Thursday, March 17, 2011

It's Everywhere that you Go

For some reason I feel like a lot of TV shows/movies that I like have a plot line about a couple that is having infertility issues.  Let me first explain that I do not pick these shows because of the plot line.  Generally, I watch the show/movie and then this plot line comes out of nowhere, but that's ok.  I enjoy seeing Hollywood's take on it. 

Most recently the show that has been featuring it that we have been watching is Mad Men (we're only on season 2 so don't ruin anything for me if you watch it!).  One of the characters and his wife have been trying to have a baby and they haven't been able to.  For various reasons we know it's her and not him (I don't want to give too much way!).  The most recent episode that we watched featured the woman wanting to adopt and the man not wanting to have any part of it because those babies are the "rejects".  All I can say is thank GOD I do not live in the 60's or that my husband is not a giant you know what.

So long story short... it got me curious about adoption.  There is a very real chance that adoption will be one of our only options and it's high time I got myself acquainted with the process.  We are most interested in going through Catholic Social Services and per their local website here are some FAQ's that really answered some of my questions I had. 

Q: What are the eligibility requirements to adopt through Catholic Charities of Northern Kentucky?
A: We work with couples who are experiencing infertility, have been married at least three years, are residents of the Diocese of Covington and between the ages of 25 and 45. Couples must be in good health, have a normal life expectancy, and have the physical, financial and emotional resources to attend to the needs of a growing child. Couples of all faiths are welcome to apply.
Q: How much does it cost?

A: Our fees are based on a sliding scale according to income. The total expenses usually run between $11,000 and $17,000 before the $11,650 Federal Adoption Tax Credit, which can reduce the total paid to less than $6,000.

Q: How long is the wait?

A: After the home study is completed, the average wait for a placement is between twelve and eighteen months.

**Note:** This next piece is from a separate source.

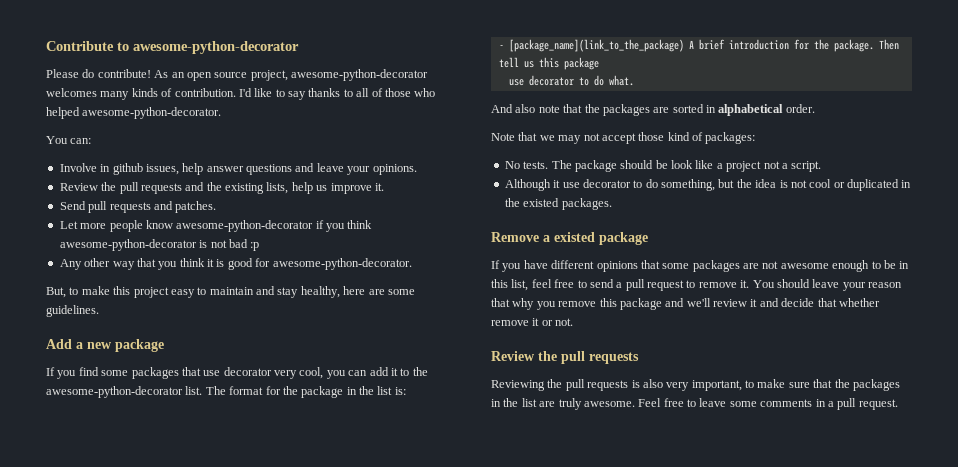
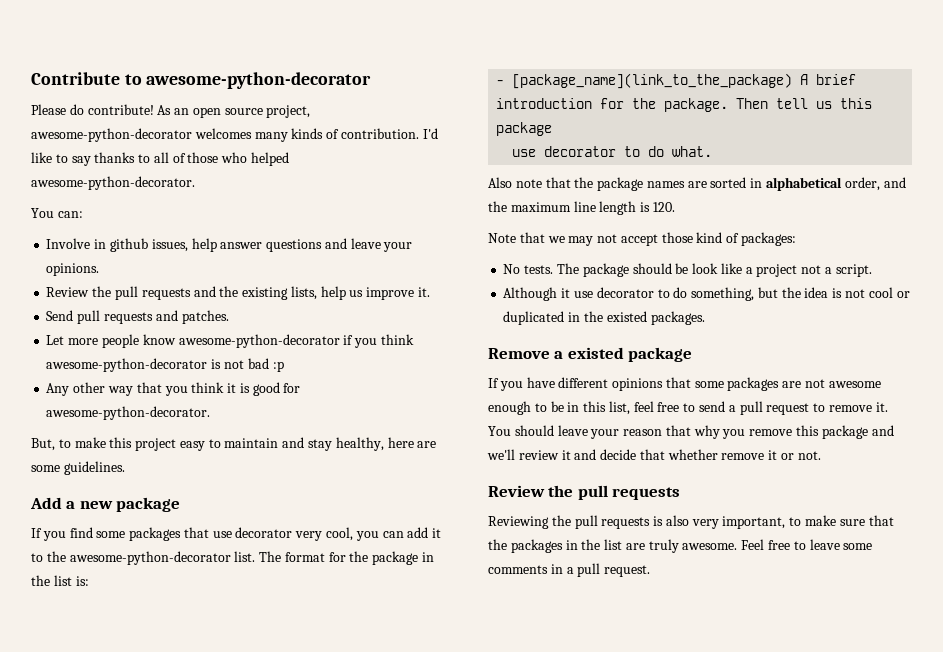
[491,104,536,113] And also -> [488,177,512,188] Also
[602,104,650,116] packages -> [597,177,685,191] package names
[785,104,815,113] order. -> [844,177,906,191] [488,201,675,215] order, and the maximum line length is 120.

Q: Can I choose between a closed and open adoption?

A: Yes. Adoptive parents and birth parents are encouraged to design the adoption plan best suited to their needs and the needs of their child.

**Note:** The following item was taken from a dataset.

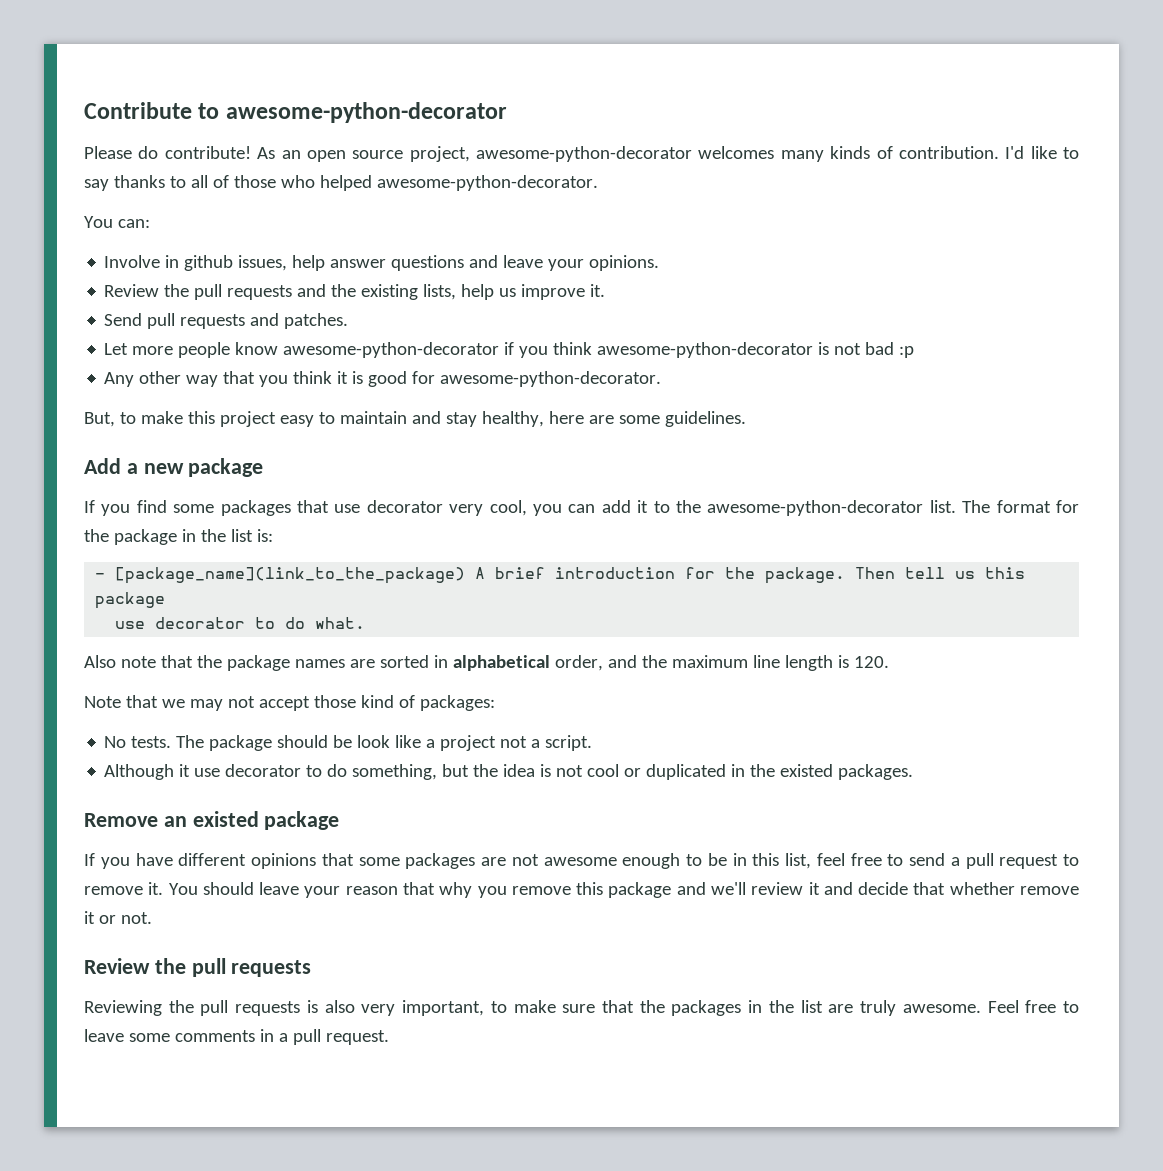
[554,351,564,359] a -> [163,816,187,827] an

Q: What is the typical birth mother like?

A: She is a young woman of considerable maturity and courage. She sees the benefits of counseling and is invested in making the right decision for herself and her child.

Q: How old are the children placed for adoption?

A: Almost all children placed through our adoption program are newborns and are generally placed directly from the hospital.

All looks good, but I'm nervous about the money.  If we are serious about adoption, I think my next step is to research ways to make this a financial option.  One way or another, I will have a child!